Diabo (grego: diábolos) o que joga através, atravessa o caminho, separa, divide, faz tropeçar e cair (Mt 4,1.5.8.11//Lc 4,2.3.5.13; Mt 13,39;25,41; Lc 8,12). É o contrário de símbolo (o que une). Aparece 37 vezes no Segundo Testamento. A seu serviço estão os anjos caídos (Mt 25,41; Ap12,9) e os demônios ou espíritos impuros (Mc 3,22-27; Ef 2,2). Tem poder sobre reinos e reis (Lc 4,6). É o poder das trevas, o oposto da luz (Lc 22,53; At 26,18/satanás). É o tentador (Mt 4,3; 1Ts 3,5). (BOHN GASS, 2013, p. 33/34).
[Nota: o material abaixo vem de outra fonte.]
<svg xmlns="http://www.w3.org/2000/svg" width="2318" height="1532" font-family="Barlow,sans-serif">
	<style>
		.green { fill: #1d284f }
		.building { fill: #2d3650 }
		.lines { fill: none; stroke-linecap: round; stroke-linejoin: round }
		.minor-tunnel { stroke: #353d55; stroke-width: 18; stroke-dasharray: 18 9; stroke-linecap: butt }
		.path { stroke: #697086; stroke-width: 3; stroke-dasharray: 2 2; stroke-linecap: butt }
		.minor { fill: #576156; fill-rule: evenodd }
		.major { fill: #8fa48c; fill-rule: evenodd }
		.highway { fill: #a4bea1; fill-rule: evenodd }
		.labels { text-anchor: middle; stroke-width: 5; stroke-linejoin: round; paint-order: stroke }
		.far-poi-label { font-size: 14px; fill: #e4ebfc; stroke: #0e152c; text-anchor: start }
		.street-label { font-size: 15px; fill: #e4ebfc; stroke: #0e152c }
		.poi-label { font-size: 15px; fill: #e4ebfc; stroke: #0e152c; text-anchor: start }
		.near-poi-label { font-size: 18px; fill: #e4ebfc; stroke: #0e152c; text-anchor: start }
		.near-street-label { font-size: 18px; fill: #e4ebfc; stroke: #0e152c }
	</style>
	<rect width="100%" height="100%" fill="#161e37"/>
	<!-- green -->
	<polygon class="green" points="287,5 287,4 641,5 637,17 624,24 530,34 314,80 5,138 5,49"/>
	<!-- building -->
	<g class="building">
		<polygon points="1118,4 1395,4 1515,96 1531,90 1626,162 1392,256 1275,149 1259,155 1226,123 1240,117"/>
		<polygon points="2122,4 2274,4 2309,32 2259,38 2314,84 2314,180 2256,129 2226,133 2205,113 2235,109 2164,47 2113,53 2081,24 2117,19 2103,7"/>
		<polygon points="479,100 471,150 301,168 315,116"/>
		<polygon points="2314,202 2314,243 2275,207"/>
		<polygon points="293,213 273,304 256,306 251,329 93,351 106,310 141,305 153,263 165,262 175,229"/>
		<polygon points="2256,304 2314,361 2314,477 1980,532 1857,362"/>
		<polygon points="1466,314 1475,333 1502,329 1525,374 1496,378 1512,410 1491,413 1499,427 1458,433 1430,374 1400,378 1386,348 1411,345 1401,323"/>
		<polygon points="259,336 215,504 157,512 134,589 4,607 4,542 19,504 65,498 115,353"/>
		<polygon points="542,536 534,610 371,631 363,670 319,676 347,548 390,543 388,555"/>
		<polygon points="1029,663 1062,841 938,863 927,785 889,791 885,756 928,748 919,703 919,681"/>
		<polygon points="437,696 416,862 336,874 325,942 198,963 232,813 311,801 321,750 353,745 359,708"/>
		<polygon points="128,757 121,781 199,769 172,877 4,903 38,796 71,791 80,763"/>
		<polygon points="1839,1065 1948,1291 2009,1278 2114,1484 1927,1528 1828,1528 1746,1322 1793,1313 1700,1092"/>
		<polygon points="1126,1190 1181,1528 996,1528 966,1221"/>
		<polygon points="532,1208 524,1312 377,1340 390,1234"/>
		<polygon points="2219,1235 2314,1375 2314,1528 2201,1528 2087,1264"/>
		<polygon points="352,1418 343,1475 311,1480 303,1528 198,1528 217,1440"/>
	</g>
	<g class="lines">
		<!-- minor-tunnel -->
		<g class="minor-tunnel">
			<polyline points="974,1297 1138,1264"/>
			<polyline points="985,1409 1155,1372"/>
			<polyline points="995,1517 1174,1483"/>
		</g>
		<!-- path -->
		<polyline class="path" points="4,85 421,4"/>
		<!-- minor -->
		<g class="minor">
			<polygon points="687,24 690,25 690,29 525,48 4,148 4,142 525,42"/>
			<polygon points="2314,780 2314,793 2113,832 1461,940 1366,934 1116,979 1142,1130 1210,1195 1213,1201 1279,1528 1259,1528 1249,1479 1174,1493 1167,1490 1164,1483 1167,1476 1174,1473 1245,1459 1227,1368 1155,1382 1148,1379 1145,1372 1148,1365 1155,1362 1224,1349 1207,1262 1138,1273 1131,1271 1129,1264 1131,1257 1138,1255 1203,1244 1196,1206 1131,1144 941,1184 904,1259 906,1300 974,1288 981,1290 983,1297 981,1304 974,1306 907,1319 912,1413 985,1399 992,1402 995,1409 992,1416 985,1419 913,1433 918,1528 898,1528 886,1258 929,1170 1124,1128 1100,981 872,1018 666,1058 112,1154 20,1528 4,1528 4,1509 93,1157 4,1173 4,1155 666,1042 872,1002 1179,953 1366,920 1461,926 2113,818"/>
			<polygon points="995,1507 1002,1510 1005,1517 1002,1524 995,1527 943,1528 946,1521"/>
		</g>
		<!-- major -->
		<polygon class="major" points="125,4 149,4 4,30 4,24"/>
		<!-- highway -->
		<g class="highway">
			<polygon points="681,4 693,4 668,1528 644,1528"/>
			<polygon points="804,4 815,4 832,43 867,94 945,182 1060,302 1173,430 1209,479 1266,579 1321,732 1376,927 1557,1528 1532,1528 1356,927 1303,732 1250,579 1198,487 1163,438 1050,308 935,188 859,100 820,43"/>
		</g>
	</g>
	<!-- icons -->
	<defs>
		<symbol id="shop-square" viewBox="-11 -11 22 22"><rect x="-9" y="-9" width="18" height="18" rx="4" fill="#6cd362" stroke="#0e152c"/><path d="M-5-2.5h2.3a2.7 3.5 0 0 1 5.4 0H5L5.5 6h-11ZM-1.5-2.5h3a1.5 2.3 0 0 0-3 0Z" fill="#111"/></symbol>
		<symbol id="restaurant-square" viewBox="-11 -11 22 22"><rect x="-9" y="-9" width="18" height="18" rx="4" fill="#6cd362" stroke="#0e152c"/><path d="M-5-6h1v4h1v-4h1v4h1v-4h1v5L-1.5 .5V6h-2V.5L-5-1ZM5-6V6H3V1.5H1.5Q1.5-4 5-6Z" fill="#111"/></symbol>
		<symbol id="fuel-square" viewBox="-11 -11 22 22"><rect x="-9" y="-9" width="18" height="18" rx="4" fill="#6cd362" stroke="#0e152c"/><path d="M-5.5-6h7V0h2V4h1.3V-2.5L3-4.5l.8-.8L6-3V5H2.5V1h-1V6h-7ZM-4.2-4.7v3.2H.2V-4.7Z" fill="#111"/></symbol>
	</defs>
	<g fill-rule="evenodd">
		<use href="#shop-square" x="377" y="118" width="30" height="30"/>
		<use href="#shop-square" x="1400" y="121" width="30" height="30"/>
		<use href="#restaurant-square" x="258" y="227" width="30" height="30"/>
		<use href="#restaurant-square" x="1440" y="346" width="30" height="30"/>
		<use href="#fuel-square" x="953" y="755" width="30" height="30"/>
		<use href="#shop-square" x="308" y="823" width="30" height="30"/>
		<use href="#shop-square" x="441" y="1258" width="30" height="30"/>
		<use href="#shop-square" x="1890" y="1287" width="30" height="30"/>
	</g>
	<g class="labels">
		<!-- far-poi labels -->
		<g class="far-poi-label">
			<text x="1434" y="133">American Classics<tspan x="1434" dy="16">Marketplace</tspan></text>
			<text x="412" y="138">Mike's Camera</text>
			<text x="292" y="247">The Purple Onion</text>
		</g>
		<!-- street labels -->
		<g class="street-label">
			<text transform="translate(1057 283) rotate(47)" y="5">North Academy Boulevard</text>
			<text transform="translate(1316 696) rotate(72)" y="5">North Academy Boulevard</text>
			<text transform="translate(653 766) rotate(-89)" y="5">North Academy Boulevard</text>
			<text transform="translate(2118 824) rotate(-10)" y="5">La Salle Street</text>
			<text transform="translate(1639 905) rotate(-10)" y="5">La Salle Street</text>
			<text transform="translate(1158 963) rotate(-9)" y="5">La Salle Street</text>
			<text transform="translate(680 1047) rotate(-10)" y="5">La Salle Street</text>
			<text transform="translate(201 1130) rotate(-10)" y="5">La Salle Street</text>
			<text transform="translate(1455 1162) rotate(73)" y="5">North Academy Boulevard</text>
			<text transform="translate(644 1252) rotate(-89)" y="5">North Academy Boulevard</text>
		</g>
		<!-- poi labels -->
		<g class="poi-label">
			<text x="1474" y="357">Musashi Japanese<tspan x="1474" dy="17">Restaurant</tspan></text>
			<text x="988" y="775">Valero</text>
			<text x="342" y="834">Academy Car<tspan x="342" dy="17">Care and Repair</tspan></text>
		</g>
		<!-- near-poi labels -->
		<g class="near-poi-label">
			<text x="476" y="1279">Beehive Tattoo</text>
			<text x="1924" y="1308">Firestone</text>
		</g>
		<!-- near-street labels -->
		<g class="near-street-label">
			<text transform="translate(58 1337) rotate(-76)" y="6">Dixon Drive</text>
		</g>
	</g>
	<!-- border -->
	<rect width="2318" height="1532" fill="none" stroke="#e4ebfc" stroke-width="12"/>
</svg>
É o contrário de símbolo, porque o que eles tentam destruir são os símbolos da fé cristã. Vejamos alguns aspectos: o tema era tão recorrente naquele período de opressão e repressão, que se faz presente nos três Evangelhos Sinóticos. A descrição dos comportamentos do sedutor, do ser das trevas, assim como de seus seduzidos, denominados de “anjos caídos”, não está longe dos comportamentos que vemos hoje no admirador e seguidor do mais violento torturador da ditadura militar que assassinou fria e covardemente milhares de pessoas que, simplesmente pensavam diferente delas. Coisa que o demônio que nos atormenta há quase quatro anos e seus fanáticos, também não suportam. Também me incomoda e eu preciso dizer, porque no meu entendimento isso descaracteriza o cristianismo naquilo que ele tem de essencial, a solidariedade, o sentir a dor do outro como sendo em nós: o silêncio da maioria esmagadora das lideranças e autoridades cristãs, e, sobretudo, nas lideranças e nas autoridades católicas. Por isso, registro aqui a ousadia de Dom Mauro Morelli. “Bolsonaro se comportou como satanás (...) com seus endiabrados seguidores deveriam ser presos em flagrante como arruaceiros. São Miguel, cuidado”. Tenho a impressão que os bispos quando se aposentam, depois que se tornam bispos eméritos, expressam melhor o profetismo que o cristianismo exige. Assumem o cristianismo com mais ousadia, não sei por quê?

Para não concluir

O que vemos nesse vandalismo típico de milícias fanáticas, é o encontro, o infeliz encontro do poder do diabo com o diabo poder. Recorro aqui à genialidade e à inteligência amorosa de Zygmunt Bauman em seu livro Cegueira Moral. “Resulta que uma “pessoa sadia e normal”, pode se transformar durante um tempo em um idiota moral ou um sádico sociopata capaz de matar lentamente outro ser humano, ou em alguém que não demonstra solidariedade diante da dor de um ser humano torturado”. (BAUMAN, 2014, p. 49). O que mais explica ou “justifica” uma “pessoa sadia e normal” defender e apoiar tamanha maldição para seu país e para seus filhos? Talvez seja o que o próprio Bauman diz, “Sob a tirania do momento, porém, instala-se a “fadiga da compaixão” esperando que um novo um novo choque venha rompê-la, mais uma vez por um momento fugaz”. (BAUMAN, 2014, p. 55). Ao falar sobre o “humor” manifestado pelo ódio, Bauman parece conhecer o demônio que nos atormenta há quase quatro nãos. “O novo humor político trata mais do ódio disfarçado que de piadas riso, e o ódio revela ter como objeto a grosseria política atual. Esses aspectos são facilmente conversíveis e intercambiáveis. O ódio torna-se uma valiosa mercadoria política”. (BAUMAN, 2014, p. 89). Mas nós estamos na primavera e por mais que a humanidade tenha permitido a existência e até produzido imbecis incapazes de amar, como a besta demoníaca que nos atormenta há quase quatro anos, jamais existiu uma capaz de deter a primavera.

Curitiba, 13 de outubro de 2022 – uma quinta feira chuvosa de primavera.

 


[1] João Ferreira Santiago. É professor conteudista e coordenador do Curso de Teologia na Faculdade Unina. É doutorando em Teologia pela PUC-PR. É Teólogo, Poeta e Militante.